A PRIMAVERA

Se fosse possível viver cem anos, cem vezes sentiria este deslumbramento interior que é a chegada da Primavera e do Outono. O verão e o Inverno considero-os como conhecidos a quem se tolera mas sem qualquer afeição ou desejo que cheguem.
A Primavera que eu sinto, não é só reconhecível por flores e passarinhos. Nunca me comovi com a chegada das andorinhas, animaizinhos diligentes mas bastante porcos, nem com o desabrochar das flores. São os cheiros, a tepidez do ar, o vasto leque de cores que tanto a Primavera como o Outono oferecem aos meus olhos que me encantam.

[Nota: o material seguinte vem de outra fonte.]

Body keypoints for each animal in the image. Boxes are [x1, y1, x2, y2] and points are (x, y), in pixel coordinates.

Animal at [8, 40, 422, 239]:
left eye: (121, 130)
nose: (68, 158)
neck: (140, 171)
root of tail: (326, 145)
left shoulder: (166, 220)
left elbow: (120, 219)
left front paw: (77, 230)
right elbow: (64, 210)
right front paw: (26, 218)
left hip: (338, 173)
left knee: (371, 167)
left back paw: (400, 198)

Começo a aperceber-me que primavera vai chegar, pelo ar morno que uma certa manhã chega através da minha janela. Vou à varanda e as flores estão todas arrebitadas porque sabem que a partir dali tudo lhes será favorável. Acabaram os grandes frios, as noites começarão a ficar suaves e mesmo que eu me esqueça de regá-las um dia, nada acontecerá de grave. A caminho do Paredão, no velho jardim de Paço de Arcos, os relvados parecem mantas incas tal a variedade de tons, maior parte deles escolhidos pela natureza e matizados pelo jardineiro com primor.
Tenho os mesmos sentimentos no Outono, mas no sentido inverso. É o ar, que pela manhã já surge fresquinho, fazendo desaparecer o calor do verão, que detesto (o calor, porque o verão, enfim, já que tem que ser...) São as folhas das árvores,que,no Gerês, é um espectáculo pelo qual vale a pena viajar até lá. Nunca vi tal combinação de tons de ouro e fogo, que vai do amarelo limão, até ao castanho muito escuro da boa terra, passando pelos vários tons que o fogo por vezes toma; tudo isto pincelado por misturas de verdes secos.
Chegou a Primavera neste ano de 2010. Por enquanto ainda sorrateira, sem vangloriar-se do seu encanto, mas dizendo-nos que não devemos desesperar,perante as coisas desagradáveis que a Vida por vezes nos traz.